Exercise goal
Up to and including the line with "عليهم، قالوا ادع", restate the material below word for word, beginning with its first line.

——————————

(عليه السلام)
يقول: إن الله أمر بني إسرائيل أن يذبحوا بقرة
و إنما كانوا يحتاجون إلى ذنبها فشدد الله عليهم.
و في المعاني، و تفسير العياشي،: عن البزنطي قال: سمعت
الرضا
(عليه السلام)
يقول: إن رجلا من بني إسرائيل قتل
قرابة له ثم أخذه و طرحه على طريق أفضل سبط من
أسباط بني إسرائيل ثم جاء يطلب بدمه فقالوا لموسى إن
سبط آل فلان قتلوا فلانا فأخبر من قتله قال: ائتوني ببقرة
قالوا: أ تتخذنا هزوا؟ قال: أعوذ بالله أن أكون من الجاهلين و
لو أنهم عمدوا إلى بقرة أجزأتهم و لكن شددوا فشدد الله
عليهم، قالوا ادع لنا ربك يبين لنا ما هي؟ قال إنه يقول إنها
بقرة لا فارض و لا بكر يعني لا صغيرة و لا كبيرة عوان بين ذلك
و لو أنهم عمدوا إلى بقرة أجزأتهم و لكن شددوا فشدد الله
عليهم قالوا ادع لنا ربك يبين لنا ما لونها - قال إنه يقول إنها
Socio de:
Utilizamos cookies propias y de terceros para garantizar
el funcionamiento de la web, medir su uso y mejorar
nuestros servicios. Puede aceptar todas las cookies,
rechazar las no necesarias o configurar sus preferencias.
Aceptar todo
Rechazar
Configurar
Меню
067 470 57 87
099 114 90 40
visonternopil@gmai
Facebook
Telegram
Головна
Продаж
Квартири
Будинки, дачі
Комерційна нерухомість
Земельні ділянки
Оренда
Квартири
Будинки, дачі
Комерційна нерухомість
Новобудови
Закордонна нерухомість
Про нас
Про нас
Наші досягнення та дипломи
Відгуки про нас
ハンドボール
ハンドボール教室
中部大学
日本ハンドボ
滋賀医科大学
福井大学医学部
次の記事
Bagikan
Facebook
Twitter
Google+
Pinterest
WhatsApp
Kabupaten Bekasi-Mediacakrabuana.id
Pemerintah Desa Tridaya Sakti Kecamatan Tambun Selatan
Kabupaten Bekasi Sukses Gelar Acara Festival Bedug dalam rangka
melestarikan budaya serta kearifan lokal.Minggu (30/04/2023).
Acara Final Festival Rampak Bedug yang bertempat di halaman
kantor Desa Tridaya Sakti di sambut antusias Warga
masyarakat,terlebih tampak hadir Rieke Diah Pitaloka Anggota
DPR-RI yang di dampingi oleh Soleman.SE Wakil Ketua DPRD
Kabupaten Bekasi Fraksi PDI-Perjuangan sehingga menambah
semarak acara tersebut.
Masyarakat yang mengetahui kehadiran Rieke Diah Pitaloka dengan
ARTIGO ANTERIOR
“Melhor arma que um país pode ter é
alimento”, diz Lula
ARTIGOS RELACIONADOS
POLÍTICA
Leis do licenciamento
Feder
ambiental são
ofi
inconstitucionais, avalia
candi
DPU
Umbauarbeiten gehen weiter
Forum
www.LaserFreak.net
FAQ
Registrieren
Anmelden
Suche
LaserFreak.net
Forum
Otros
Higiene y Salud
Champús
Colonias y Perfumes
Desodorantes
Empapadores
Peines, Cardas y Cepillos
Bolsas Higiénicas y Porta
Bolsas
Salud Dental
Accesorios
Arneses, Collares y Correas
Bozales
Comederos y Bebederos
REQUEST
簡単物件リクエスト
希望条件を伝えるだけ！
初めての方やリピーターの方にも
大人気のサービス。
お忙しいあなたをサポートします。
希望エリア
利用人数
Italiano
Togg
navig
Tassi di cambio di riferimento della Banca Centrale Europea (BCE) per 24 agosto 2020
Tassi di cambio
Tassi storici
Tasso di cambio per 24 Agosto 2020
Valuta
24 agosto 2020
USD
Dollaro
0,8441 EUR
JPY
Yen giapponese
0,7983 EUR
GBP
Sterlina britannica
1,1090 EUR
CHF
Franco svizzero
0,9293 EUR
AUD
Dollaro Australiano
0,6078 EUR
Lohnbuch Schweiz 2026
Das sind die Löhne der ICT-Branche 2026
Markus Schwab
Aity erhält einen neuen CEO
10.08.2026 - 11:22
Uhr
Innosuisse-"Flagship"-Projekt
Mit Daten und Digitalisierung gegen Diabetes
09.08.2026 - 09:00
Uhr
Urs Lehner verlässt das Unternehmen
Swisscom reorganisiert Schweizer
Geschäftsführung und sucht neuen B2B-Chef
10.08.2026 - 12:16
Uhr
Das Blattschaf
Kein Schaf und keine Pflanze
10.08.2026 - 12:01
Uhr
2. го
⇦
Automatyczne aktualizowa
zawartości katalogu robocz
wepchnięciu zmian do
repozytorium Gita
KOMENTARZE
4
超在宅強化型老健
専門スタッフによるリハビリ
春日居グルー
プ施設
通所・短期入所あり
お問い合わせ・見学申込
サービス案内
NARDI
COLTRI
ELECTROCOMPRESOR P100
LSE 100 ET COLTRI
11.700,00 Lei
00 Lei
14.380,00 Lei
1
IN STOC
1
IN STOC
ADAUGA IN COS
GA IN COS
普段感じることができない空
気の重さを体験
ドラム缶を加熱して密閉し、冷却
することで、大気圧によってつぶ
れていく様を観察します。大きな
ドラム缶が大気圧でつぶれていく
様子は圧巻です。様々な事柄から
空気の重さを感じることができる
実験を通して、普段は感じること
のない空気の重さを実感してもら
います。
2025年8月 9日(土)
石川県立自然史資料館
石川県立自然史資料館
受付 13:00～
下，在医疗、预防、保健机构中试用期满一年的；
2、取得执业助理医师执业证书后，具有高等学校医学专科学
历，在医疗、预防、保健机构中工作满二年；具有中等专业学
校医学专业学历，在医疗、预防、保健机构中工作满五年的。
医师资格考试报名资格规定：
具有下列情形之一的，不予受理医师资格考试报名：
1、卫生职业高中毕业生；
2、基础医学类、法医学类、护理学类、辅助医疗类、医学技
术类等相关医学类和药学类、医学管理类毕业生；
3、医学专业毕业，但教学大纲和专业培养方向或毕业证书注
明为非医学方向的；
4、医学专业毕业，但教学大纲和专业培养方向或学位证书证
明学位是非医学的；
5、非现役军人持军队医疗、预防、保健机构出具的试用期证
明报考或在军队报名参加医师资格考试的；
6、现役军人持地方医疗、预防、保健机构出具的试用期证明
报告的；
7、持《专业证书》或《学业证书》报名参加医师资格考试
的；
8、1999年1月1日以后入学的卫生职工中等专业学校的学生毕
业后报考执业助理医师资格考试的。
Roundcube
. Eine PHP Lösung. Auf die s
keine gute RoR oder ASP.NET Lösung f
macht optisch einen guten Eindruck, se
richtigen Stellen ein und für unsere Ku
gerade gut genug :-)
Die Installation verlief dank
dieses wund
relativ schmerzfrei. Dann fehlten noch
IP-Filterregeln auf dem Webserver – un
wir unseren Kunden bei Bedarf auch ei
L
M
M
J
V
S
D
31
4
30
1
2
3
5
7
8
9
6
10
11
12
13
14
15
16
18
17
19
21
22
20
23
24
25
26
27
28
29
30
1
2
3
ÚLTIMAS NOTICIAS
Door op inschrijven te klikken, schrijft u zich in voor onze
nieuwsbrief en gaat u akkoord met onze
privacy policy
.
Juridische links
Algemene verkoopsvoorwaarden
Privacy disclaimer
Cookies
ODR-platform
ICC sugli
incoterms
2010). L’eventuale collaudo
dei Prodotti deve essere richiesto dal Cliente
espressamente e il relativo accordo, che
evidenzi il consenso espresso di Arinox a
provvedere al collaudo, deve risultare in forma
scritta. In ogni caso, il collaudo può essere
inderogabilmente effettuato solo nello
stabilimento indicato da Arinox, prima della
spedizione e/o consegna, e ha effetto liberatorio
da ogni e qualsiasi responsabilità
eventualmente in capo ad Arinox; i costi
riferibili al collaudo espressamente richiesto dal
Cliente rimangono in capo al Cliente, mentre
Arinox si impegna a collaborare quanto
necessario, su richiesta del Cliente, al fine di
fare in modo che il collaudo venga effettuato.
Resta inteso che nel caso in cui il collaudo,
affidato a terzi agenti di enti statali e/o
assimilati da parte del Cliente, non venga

——————————

Result of the task
(عليه السلام)
يقول: إن الله أمر بني إسرائيل أن يذبحوا بقرة
و إنما كانوا يحتاجون إلى ذنبها فشدد الله عليهم.
و في المعاني، و تفسير العياشي،: عن البزنطي قال: سمعت
الرضا
(عليه السلام)
يقول: إن رجلا من بني إسرائيل قتل
قرابة له ثم أخذه و طرحه على طريق أفضل سبط من
أسباط بني إسرائيل ثم جاء يطلب بدمه فقالوا لموسى إن
سبط آل فلان قتلوا فلانا فأخبر من قتله قال: ائتوني ببقرة
قالوا: أ تتخذنا هزوا؟ قال: أعوذ بالله أن أكون من الجاهلين و
لو أنهم عمدوا إلى بقرة أجزأتهم و لكن شددوا فشدد الله
عليهم، قالوا ادع لنا ربك يبين لنا ما هي؟ قال إنه يقول إنها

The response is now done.